**Fragmento de texto**.
»»

Se dice que esas discusiones se llevaban a cabo en unas noches que no son difíciles de imaginar: menos calurosas que las de ahora, acompasadas al ritmo tropical de sapitos y grillos, las señoras con sus trajes de seda o tafetán blandiendo sus abanicos para espantar a los mosquitos, los señoritos con sus botas de piel y anchas hebillas de carey o marfil, camisa de seda atada con lazo y pantalones de lana o terciopelo, acicalados y aseados –eso sí–pues ellos habían asimilado algunas costumbres indígenas como el baño frecuente. Las veladas transcurrían y las ideas revolucionarias efervescían en aquella Caracas, ciudad importante de una sencilla Capitanía General, ¡nada comparable con las ciudades y el caché del Virreinato vecino! Esa vidilla cosmopolita y modesta, comenzó a contagiar no sólo a los señoritos que exigían reivindicaciones y reconocimientos por parte de España como súbditos legítimos de su rey, sino que fueron malinterpretadas por esos mulatos y mestizos que curiosamente se asomaban a escuchar las nocturnas tertulias de la Sociedad Patriótica.

««

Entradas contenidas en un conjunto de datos
»»

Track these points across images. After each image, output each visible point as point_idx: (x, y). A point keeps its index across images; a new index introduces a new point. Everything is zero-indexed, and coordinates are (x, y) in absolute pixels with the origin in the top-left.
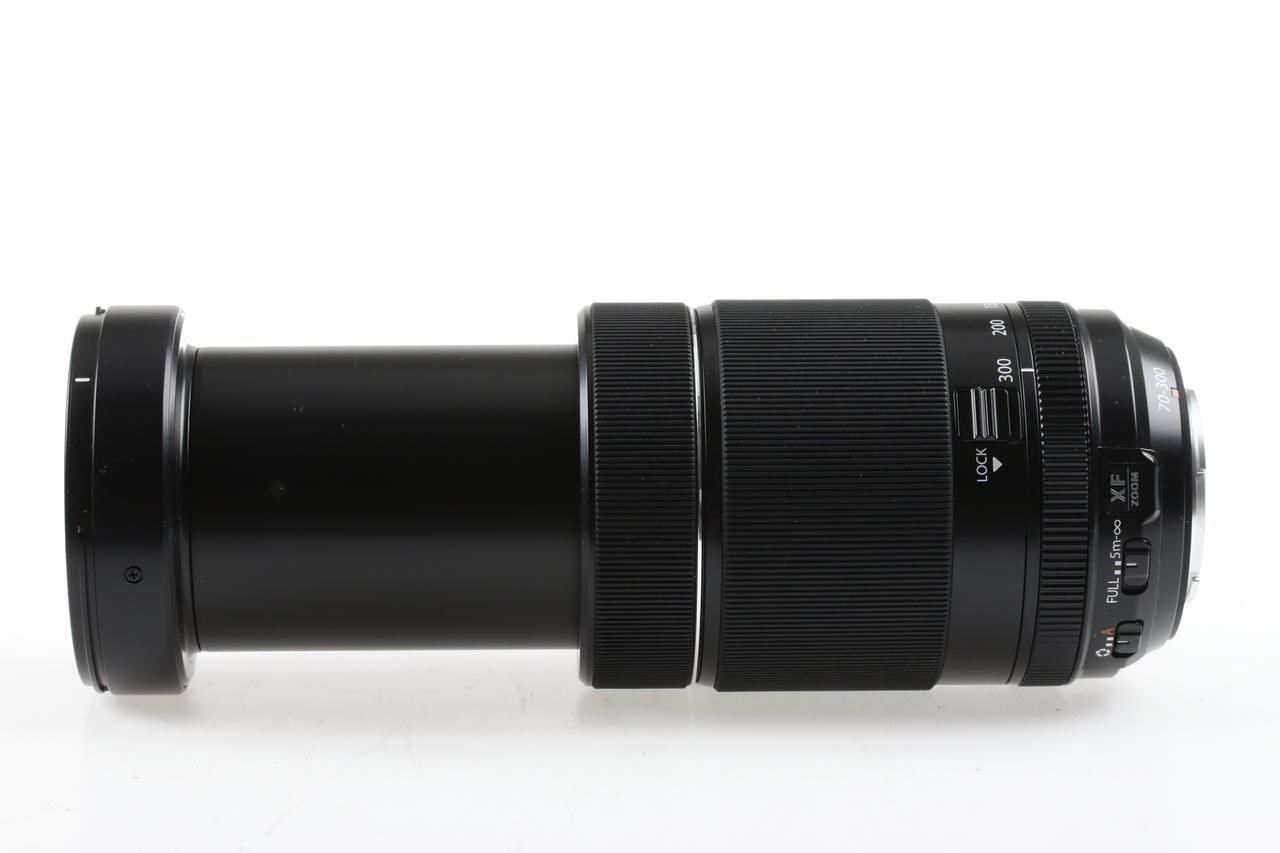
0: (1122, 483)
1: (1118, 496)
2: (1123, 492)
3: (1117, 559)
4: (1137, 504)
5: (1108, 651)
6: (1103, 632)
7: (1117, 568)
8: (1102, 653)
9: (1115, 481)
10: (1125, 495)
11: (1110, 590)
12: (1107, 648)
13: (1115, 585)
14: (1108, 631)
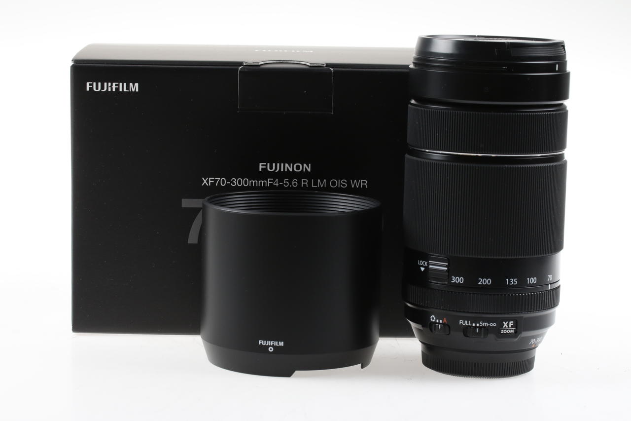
0: (510, 327)
1: (505, 324)
2: (507, 327)
3: (480, 324)
4: (502, 332)
5: (434, 321)
6: (445, 319)
7: (476, 325)
8: (433, 318)
9: (511, 323)
10: (505, 327)
11: (466, 322)
12: (436, 320)
13: (468, 323)
14: (445, 321)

««

**Objetivo del ejercicio**. En el fragmento sobre las tertulias de la Caracas colonial, ¿qué costumbre indígena habían asimilado los señoritos?

**Resultado del ejercicio**. El baño frecuente.